(WHAT YOU HAVE TO DO): Copy verbatim every line of the records from the one containing "right hip: (800, 490, -1)" through the one containing "right shoulder: (936, 357, -13)", with both of those lines included.
*** PROVIDED MATERIAL ***
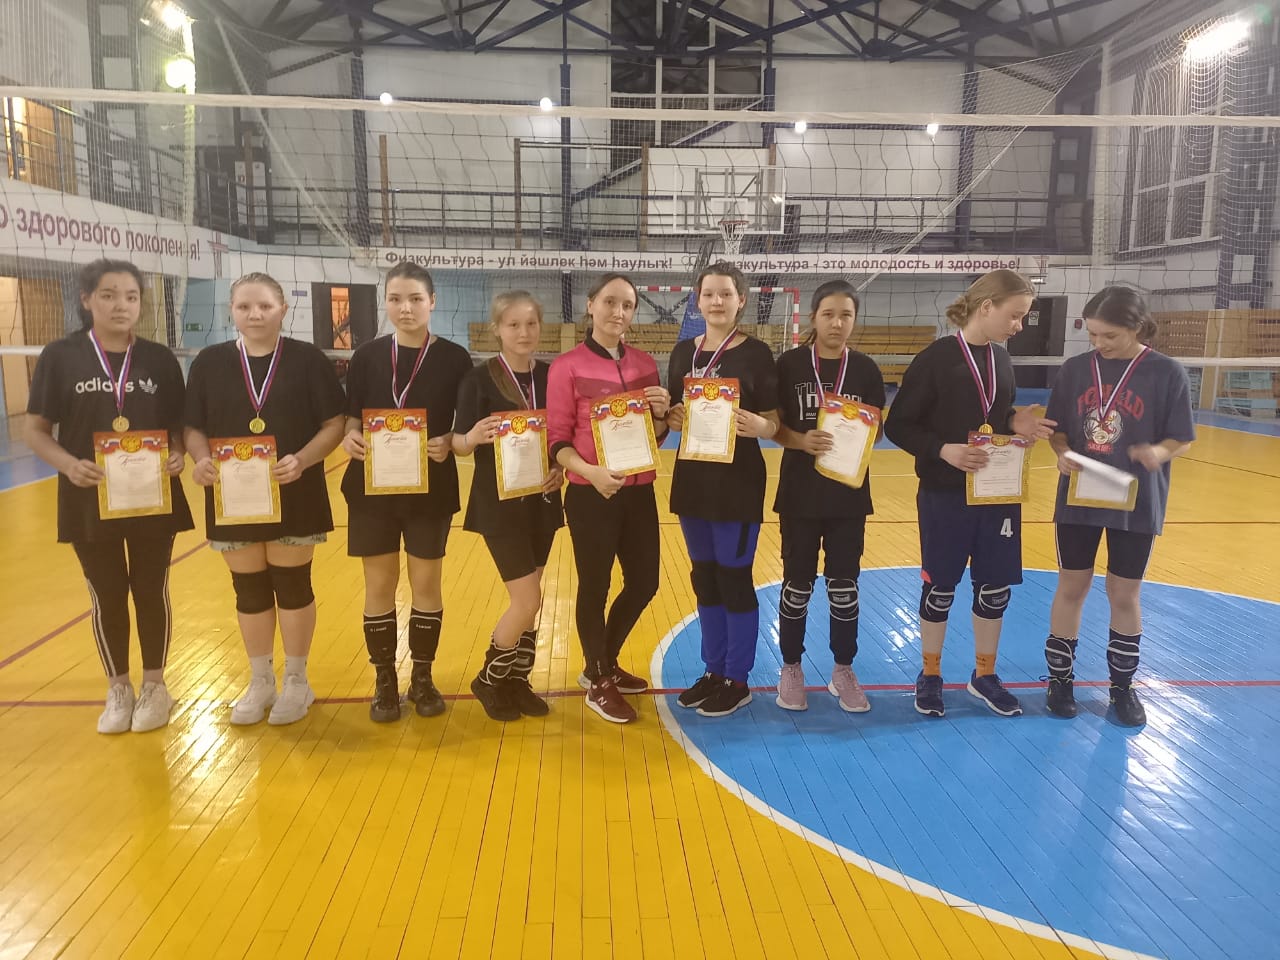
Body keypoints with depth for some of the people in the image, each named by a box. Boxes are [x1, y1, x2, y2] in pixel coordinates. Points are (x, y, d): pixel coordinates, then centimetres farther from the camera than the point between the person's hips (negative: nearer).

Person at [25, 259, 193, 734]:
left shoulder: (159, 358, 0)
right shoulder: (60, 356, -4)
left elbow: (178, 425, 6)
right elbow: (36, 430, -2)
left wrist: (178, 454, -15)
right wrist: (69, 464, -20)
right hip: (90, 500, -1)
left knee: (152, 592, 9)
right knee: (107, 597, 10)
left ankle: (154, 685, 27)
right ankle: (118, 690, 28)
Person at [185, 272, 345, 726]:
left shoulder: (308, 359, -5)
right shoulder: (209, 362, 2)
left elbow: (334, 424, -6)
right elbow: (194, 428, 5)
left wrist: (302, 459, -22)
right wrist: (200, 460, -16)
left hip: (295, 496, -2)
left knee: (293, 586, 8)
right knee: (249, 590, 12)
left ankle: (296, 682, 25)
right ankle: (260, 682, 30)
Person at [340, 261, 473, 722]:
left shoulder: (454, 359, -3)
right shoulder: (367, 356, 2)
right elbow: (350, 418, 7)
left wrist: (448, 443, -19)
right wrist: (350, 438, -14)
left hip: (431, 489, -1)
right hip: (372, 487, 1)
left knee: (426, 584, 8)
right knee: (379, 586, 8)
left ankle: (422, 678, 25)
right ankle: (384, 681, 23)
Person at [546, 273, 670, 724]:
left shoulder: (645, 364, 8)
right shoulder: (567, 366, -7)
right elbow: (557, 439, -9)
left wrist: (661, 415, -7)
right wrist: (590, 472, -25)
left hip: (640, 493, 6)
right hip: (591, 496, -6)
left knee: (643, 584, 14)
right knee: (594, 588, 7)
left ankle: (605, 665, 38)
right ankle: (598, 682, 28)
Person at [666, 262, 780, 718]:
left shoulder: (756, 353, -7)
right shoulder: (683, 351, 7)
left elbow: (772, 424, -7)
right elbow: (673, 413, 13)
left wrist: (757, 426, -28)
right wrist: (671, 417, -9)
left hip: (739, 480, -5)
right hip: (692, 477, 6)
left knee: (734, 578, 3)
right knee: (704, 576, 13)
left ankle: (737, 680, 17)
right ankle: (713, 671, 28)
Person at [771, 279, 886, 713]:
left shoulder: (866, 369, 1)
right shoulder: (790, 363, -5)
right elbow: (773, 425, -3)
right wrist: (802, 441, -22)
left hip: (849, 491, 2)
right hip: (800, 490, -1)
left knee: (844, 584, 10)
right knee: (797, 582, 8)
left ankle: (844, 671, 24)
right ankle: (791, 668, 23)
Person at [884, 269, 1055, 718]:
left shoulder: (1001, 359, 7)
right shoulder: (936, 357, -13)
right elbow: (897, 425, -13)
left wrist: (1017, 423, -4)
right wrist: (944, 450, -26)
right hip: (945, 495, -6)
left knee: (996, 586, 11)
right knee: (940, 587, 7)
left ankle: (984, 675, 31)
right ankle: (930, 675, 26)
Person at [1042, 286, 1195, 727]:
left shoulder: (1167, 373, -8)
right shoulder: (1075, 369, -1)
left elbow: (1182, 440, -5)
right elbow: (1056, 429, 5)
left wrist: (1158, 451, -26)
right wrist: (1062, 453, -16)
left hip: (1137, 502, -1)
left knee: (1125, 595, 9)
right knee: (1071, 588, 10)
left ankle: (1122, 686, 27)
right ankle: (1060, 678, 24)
*** End of PROVIDED MATERIAL ***
*** PROVIDED MATERIAL ***
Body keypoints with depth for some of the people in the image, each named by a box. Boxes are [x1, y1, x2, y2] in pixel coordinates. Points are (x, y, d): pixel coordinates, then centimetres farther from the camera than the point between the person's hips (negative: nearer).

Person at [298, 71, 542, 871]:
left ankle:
*** End of PROVIDED MATERIAL ***
*** PROVIDED MATERIAL ***
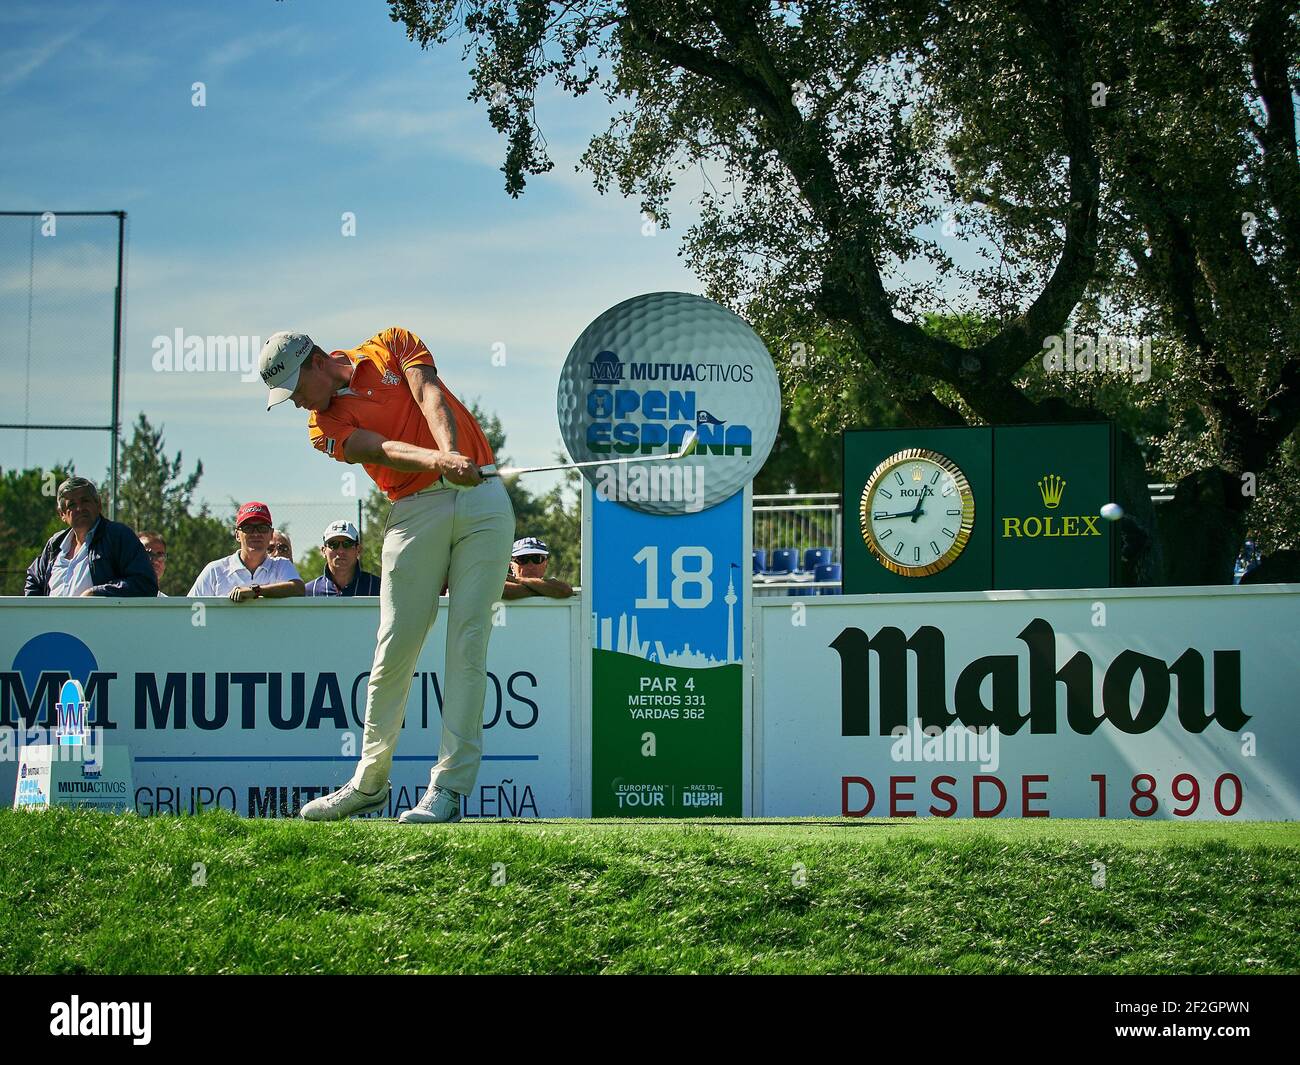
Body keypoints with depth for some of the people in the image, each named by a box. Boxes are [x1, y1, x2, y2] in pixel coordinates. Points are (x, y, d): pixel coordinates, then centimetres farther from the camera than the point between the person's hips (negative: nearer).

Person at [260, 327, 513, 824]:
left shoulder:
*** End of PROVIDED MATERIAL ***
(THE ANSWER):
right hip: (800, 490, -1)
left knee: (844, 584, 10)
right knee: (797, 582, 8)
left ankle: (844, 671, 24)
right ankle: (791, 668, 23)
Person at [884, 269, 1055, 718]:
left shoulder: (1001, 359, 7)
right shoulder: (936, 357, -13)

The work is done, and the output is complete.